For more information on the modernization workflow, see the Managed control plane modernization page.
Migrate from Istio secrets to multicluster_mode
Multi-cluster secrets are not supported when a cluster is using the
TRAFFIC_DIRECTOR
control plane. This document describes how you
can modernize from using Istio multi-cluster secrets to using multicluster_mode
.
Istio secrets versus declarative API overview
Open source istio multi-cluster endpoint discovery works by
using istioctl
or other tools to create a Kubernetes Secret in a
cluster. This secret allows a cluster to load balance traffic to another cluster
in the mesh. The ISTIOD
control plane then reads this
secret and begins routing traffic to that other cluster.
Cloud Service Mesh has a declarative API to control multi-cluster traffic instead of directly creating Istio secrets. This API treats Istio secrets as an implementation detail and is more reliable than creating Istio secrets manually. Future Cloud Service Mesh features will depend on the declarative API, and you won't be able to use those new features with Istio secrets directly. The declarative API is the only supported path forward.
If you are using Istio Secrets, migrate to using the declarative API as
soon as possible. Note that the multicluster_mode
setting directs each cluster
to direct traffic to every other cluster in the mesh. Using secrets allows a
more flexible configuration, letting you configure for each cluster which other
cluster it should direct traffic to in the mesh.
For a full list of the differences between the supported
features of the declarative API and Istio secrets, see
Supported features using Istio APIs.
Migrate from Istio secrets to declarative API
If you provisioned Cloud Service Mesh using automatic management with the
fleet feature API, you don't
need to follow these instructions.
These steps only apply if you onboarded using asmcli --managed
.
Note, this process changes secrets that point to a cluster. During this process, the endpoints are removed and then re-added. In between the endpoints being removed and added, the traffic will briefly revert to routing locally instead of load balancing to other clusters. For more information, see the GitHub issue.

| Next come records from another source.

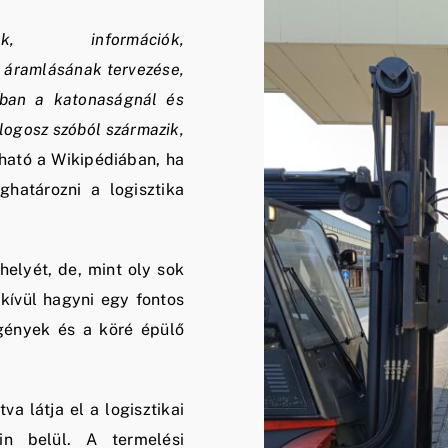
ok
,
információk
,
i áramlásának tervezése,
abban a
katonaságnál
és
logosz szóból származik,
ható a Wikipédiában, ha
határozni a logisztika
helyét, de, mint oly sok
kívül hagyni egy fontos
gények és a köré épülő
a látja el a logisztikai
ein belül. A termelési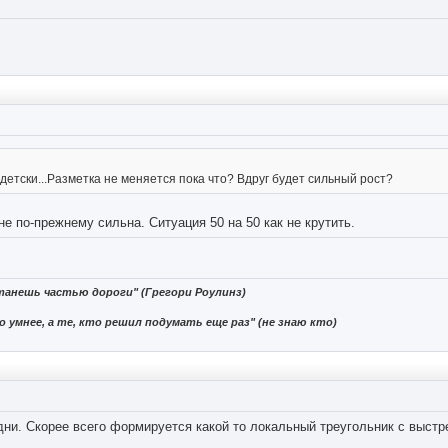
детски...Разметка не меняется пока что? Вдруг будет сильный рост?
не по-прежнему сильна. Ситуация 50 на 50 как не крутить.
танешь частью дороги" (Грегори Роулинз)
 умнее, а те, кто решил подумать еще раз" (не знаю кто)
дни. Скорее всего формируется какой то локальный треугольник с выстр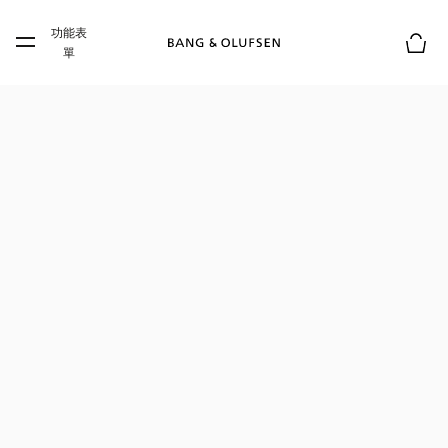
Skip to main content
功能表
Skip to main footer
單
購物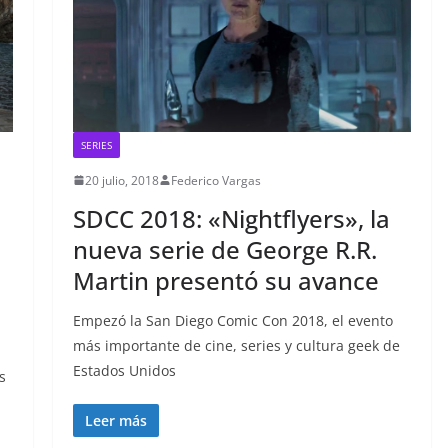
SERIES
20 julio, 2018
Federico Vargas
SDCC 2018: «Nightflyers», la
nueva serie de George R.R.
Martin presentó su avance
Empezó la San Diego Comic Con 2018, el evento
más importante de cine, series y cultura geek de
Estados Unidos
s
Leer más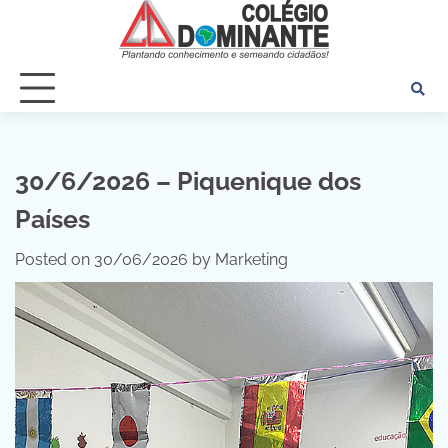
Skip
to
content
30/6/2026 – Piquenique dos
Países
Posted on
30/06/2026
by
Marketing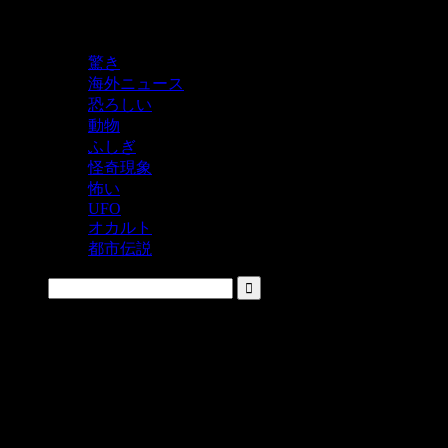
鬼レベルの怖い！をシェアするニュースサイト
驚き
海外ニュース
恐ろしい
動物
ふしぎ
怪奇現象
怖い
UFO
オカルト
都市伝説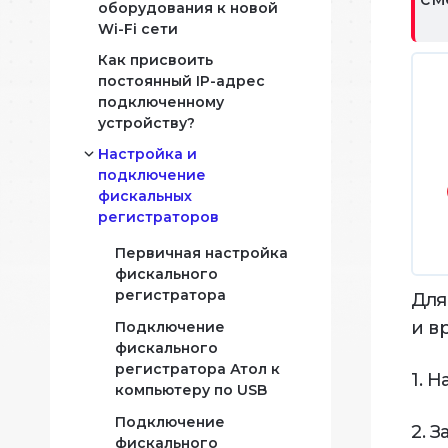
оборудования к новой
Wi-Fi сети
Мар
Как присвоить
постоянный IP-адрес
нные
Прог
подключенному
сегм
устройству?
Настройка и
Отч
подключение
Прин
фискальных
данн
регистраторов
Первичная настройка
фискального
азе
регистратора
Для
и в
Подключение
фискального
регистратора Атол к
1. 
компьютеру по USB
Подключение
2. 
фискального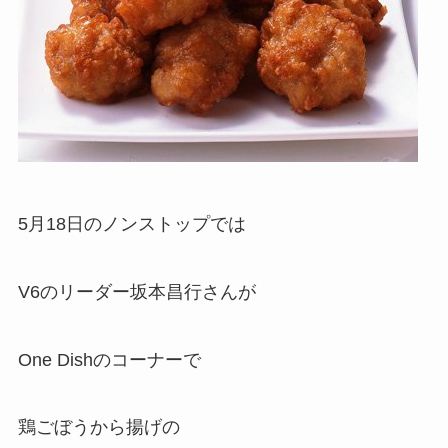
5月18日のノンストップでは
V6のリーダー坂本昌行さんが
One Dishのコーナーで
鶏ごぼうから揚げの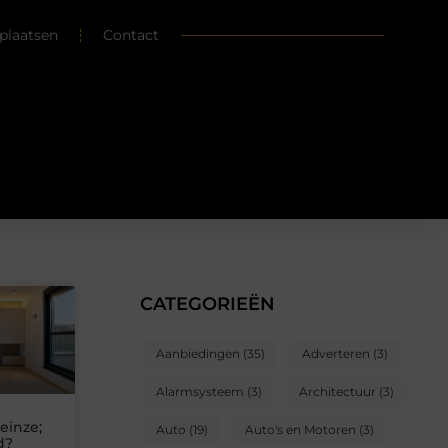
plaatsen
Contact
CATEGORIEËN
Aanbiedingen
(35)
Adverteren
(3)
Alarmsysteem
(3)
Architectuur
(3)
einze;
Auto
(19)
Auto's en Motoren
(3)
d?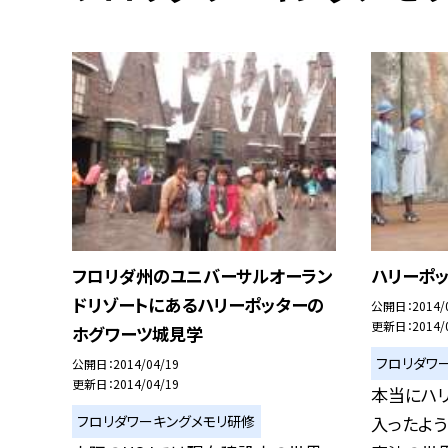
フロリダ州のユニバーサルオーラン
ハリーポ
ドリゾートにあるハリーポッターの
公開日
2014/
更新日
2014/
ホグワーツ城見学
フロリダワ
公開日
2014/04/19
更新日
2014/04/19
本当にハ
フロリダワーキングメモリ研修
入ったよう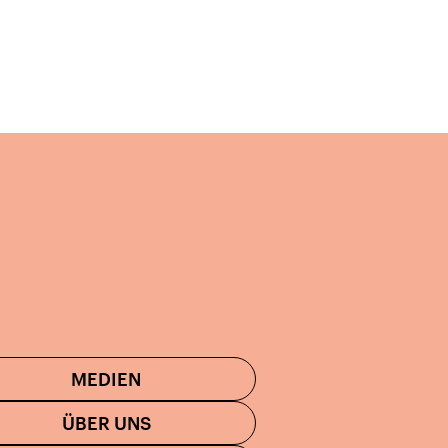
MEDIEN
ÜBER UNS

To move from using Istio secrets to the declarative API, follow these steps. Execute these steps at the same time or in close succession:
Enable the declarative API for each cluster in the fleet where you want to enable multi cluster endpoint discovery by setting
multicluster_mode=connected
. Note that you need to explicitly setmulticluster_mode=disconnected
if you don't want the cluster to be discoverable.Use the following command to opt in a cluster for multi cluster endpoint discovery:
kubectl patch configmap/asm-options -n istio-system --type merge -p '{"data":{"multicluster_mode":"connected"}}'
Use the following command to opt a cluster out of endpoint discovery:
kubectl patch configmap/asm-options -n istio-system --type merge -p '{"data":{"multicluster_mode":"disconnected"}}'
Delete old secrets.
After setting
multicluster_mode=connected
on your clusters, each cluster will have a new secret generated for every other cluster that also hasmulticluster_mode=connected
set. The secret is placed in the istio-system namespace and have the following format:istio-remote-secret-projects-PROJECT_NAME-locations-LOCATION-memberships-MEMBERSHIPS
Each secret will also have the label
istio.io/owned-by: mesh.googleapis.com
applied.Once the new secrets are created, you can delete any secrets manually created with
istioctl create-remote-secret
:kubectl delete secret SECRET_NAME -n istio-system
Once migrated, check your request metrics to make sure they're routed as expected.